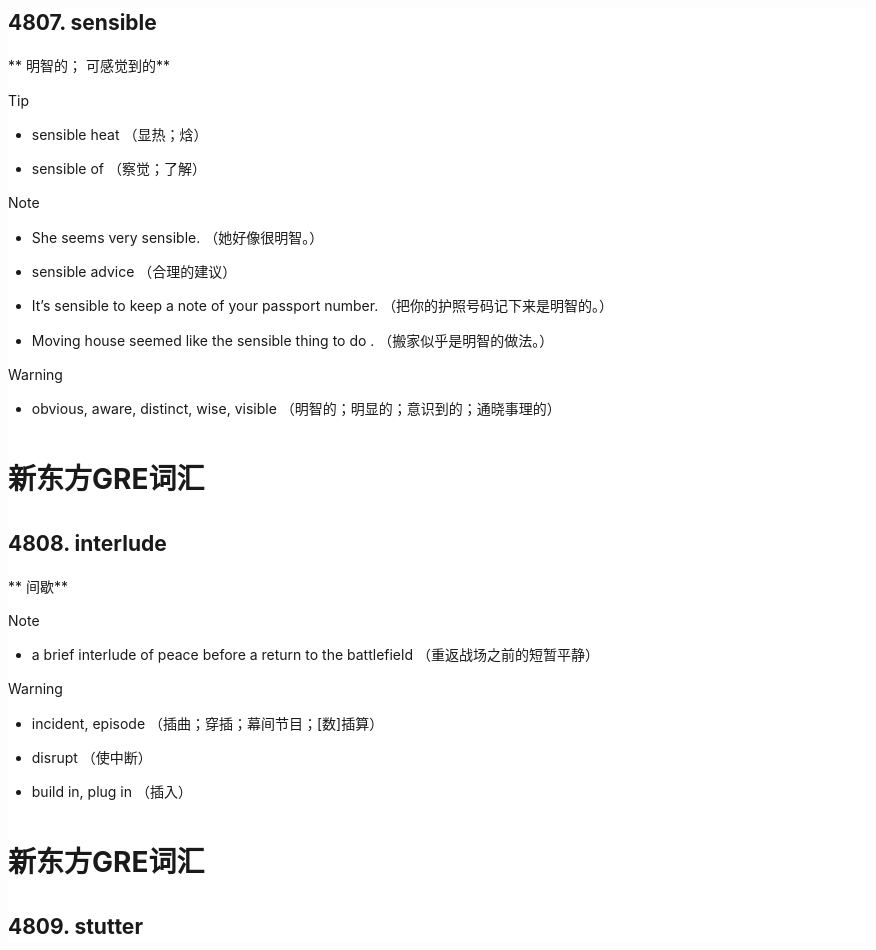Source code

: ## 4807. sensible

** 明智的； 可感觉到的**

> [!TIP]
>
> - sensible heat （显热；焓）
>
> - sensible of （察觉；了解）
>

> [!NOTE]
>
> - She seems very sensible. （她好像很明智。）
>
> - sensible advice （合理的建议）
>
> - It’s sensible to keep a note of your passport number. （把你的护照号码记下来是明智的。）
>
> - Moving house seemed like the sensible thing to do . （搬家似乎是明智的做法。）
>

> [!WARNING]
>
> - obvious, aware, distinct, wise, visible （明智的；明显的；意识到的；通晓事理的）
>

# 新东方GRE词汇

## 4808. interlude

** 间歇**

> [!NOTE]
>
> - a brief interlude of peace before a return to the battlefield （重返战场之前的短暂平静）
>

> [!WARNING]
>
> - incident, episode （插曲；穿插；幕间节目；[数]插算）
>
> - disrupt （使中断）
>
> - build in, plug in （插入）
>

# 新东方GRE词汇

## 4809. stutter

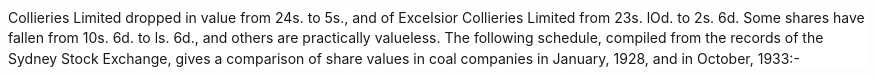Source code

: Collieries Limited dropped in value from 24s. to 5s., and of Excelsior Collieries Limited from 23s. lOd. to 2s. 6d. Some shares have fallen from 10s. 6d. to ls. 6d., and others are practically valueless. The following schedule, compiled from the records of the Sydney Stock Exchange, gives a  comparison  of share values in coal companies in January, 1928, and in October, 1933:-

□ □ □ □

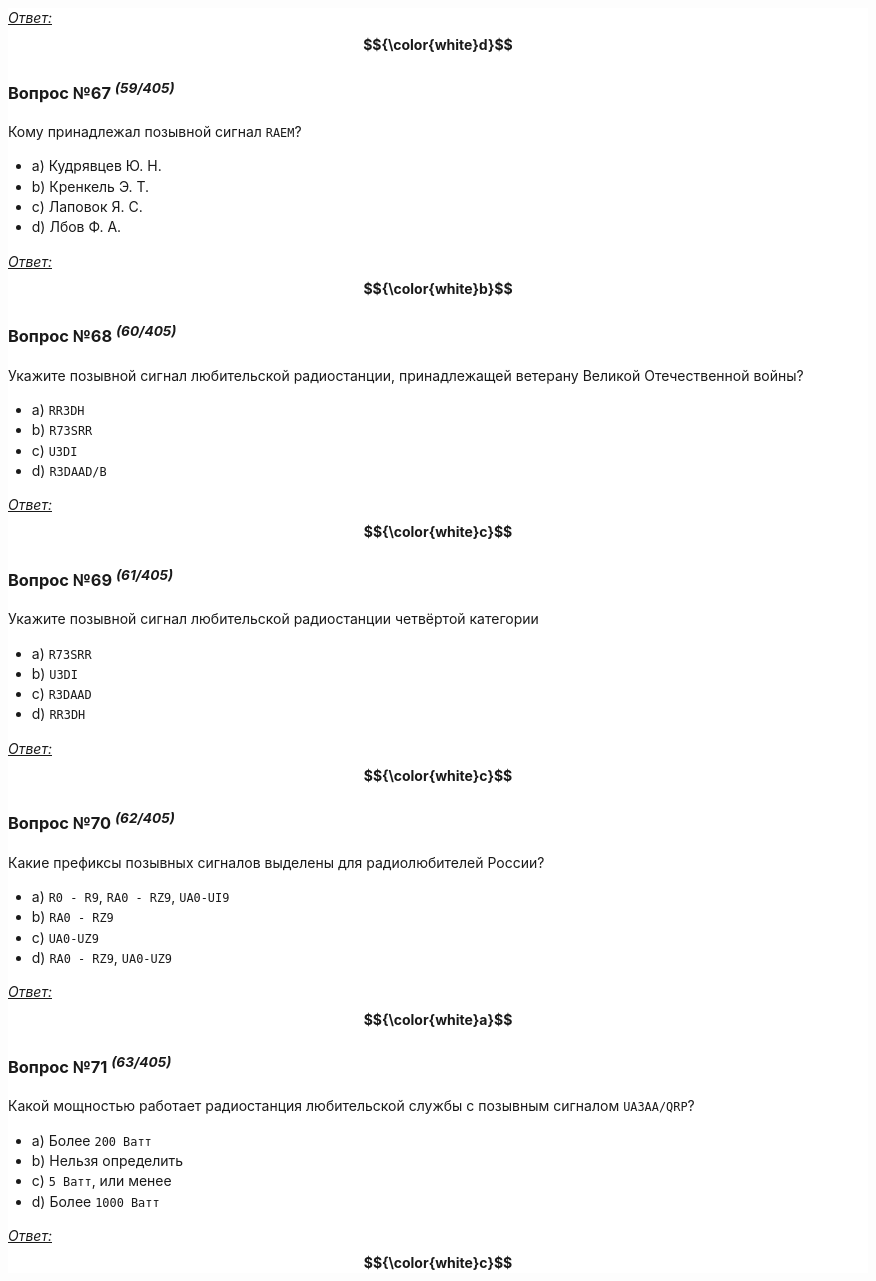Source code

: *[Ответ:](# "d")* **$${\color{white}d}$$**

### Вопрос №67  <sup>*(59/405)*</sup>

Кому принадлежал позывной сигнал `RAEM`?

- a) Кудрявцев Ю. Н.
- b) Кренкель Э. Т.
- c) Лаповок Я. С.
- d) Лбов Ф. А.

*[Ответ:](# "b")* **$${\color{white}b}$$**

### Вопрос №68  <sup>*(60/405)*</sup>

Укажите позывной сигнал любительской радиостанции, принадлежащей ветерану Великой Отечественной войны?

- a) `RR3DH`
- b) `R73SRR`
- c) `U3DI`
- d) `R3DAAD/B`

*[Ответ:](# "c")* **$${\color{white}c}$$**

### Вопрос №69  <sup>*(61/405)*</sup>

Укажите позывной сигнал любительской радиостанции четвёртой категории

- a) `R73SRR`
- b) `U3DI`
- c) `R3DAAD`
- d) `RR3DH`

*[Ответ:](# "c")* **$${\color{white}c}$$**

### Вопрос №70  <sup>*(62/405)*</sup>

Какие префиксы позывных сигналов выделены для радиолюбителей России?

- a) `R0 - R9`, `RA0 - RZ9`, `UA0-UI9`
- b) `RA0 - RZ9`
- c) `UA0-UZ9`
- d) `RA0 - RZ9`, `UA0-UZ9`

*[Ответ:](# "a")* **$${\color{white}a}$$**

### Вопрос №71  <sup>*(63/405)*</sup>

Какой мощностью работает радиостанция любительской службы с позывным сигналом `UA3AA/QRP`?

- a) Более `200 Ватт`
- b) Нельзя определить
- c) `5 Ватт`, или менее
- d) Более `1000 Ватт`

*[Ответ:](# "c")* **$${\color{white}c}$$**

□ □ □ □

PROBLEM DETAILS
Please filter the listing down to lines that include the word "Укажите".

EXPECTED ANSWER
Укажите позывной сигнал любительской радиостанции, принадлежащей ветерану Великой Отечественной войны?
Укажите позывной сигнал любительской радиостанции четвёртой категории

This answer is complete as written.